Another problem with satire must be addressed at this point. It is the expression “using satire” which has come into common use as a device to downplay egregious and antisocial verbal antagonism. I’m not a mind reader, but I know you’re thinking “Rush Limbaugh” here but - let me assure you – I am not. His name never even crossed my mind, not for an instant. I was thinking of our new friend, little Ronald, back in Mrs. Behrens’ 10th grade literature class. One time he said to her, “You, Madame, are an overweight Irish slattern whose services are overpriced at a Saorstát tuppence and whose louse-ridden offspring are unworthy even as teething scraps for wild French dogs. They are tainted meat unfit to grace the noble tables of the British upper class.” She didn’t “get” it. Later, in the principal’s office, Ronald would explain even more eloquently that he was obviously “using satire” - since everybody knew Mrs. Behrens was a Kraut. The principal didn’t “get” it either.

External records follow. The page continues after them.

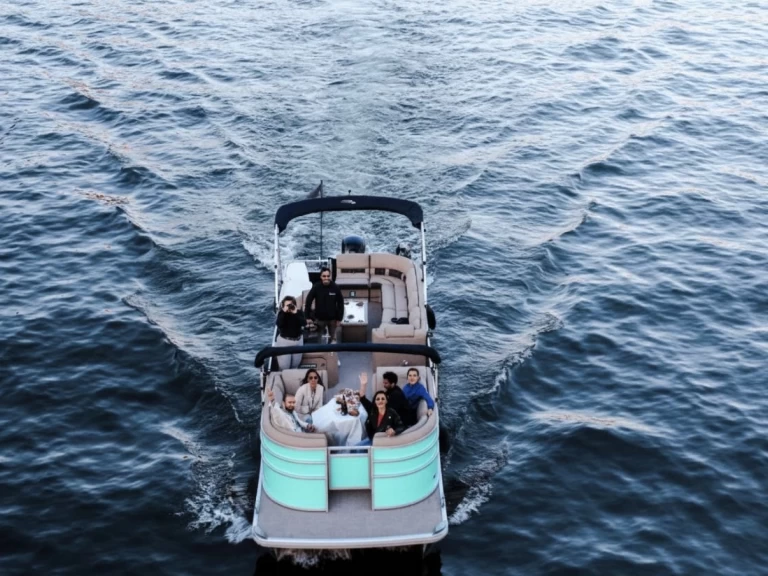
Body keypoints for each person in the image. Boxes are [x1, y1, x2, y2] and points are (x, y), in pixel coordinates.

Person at [356, 372, 404, 446]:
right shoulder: (372, 410)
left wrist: (393, 431)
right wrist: (363, 385)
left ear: (386, 401)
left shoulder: (391, 412)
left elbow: (401, 426)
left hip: (384, 442)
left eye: (382, 399)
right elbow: (362, 398)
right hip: (372, 439)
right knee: (354, 449)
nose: (380, 400)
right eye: (377, 399)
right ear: (375, 402)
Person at [304, 267, 344, 343]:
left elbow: (340, 303)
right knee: (318, 340)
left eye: (328, 276)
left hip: (333, 320)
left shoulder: (335, 288)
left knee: (333, 340)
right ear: (321, 277)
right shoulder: (316, 287)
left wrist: (339, 318)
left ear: (330, 276)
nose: (326, 278)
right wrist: (307, 317)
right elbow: (308, 301)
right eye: (324, 276)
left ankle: (331, 353)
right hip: (319, 319)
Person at [275, 295, 306, 369]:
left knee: (296, 365)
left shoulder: (299, 313)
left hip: (298, 341)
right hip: (285, 342)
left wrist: (295, 313)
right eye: (287, 305)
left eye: (290, 305)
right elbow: (279, 324)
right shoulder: (281, 314)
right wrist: (284, 312)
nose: (289, 307)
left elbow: (304, 323)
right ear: (283, 306)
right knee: (284, 366)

(Neither do I. Sometimes I think I’d prefer that the “using satire” folks would just come out and say the forbidden words that come oozing out of their brain stems and are always lingering just a few slimy millimeters below their hippocampi. Better that, get it all right there out in the open, instead of righteously raising the “political correctness” shaku when we don't laugh, inferring that even modest civility is a character flaw.)
Oh dear, we’ve abandoned poor Ronald and his literary project. Meticulously, he has thought through all the implications of satire, but now he’ll be late for his 9:00 business ethics class. No time for the masterpiece. No. Damn, forgot to shave. Running out the door, he grabs his umbrella and his Blackberry. “Obamacare – WTF?” He tweets.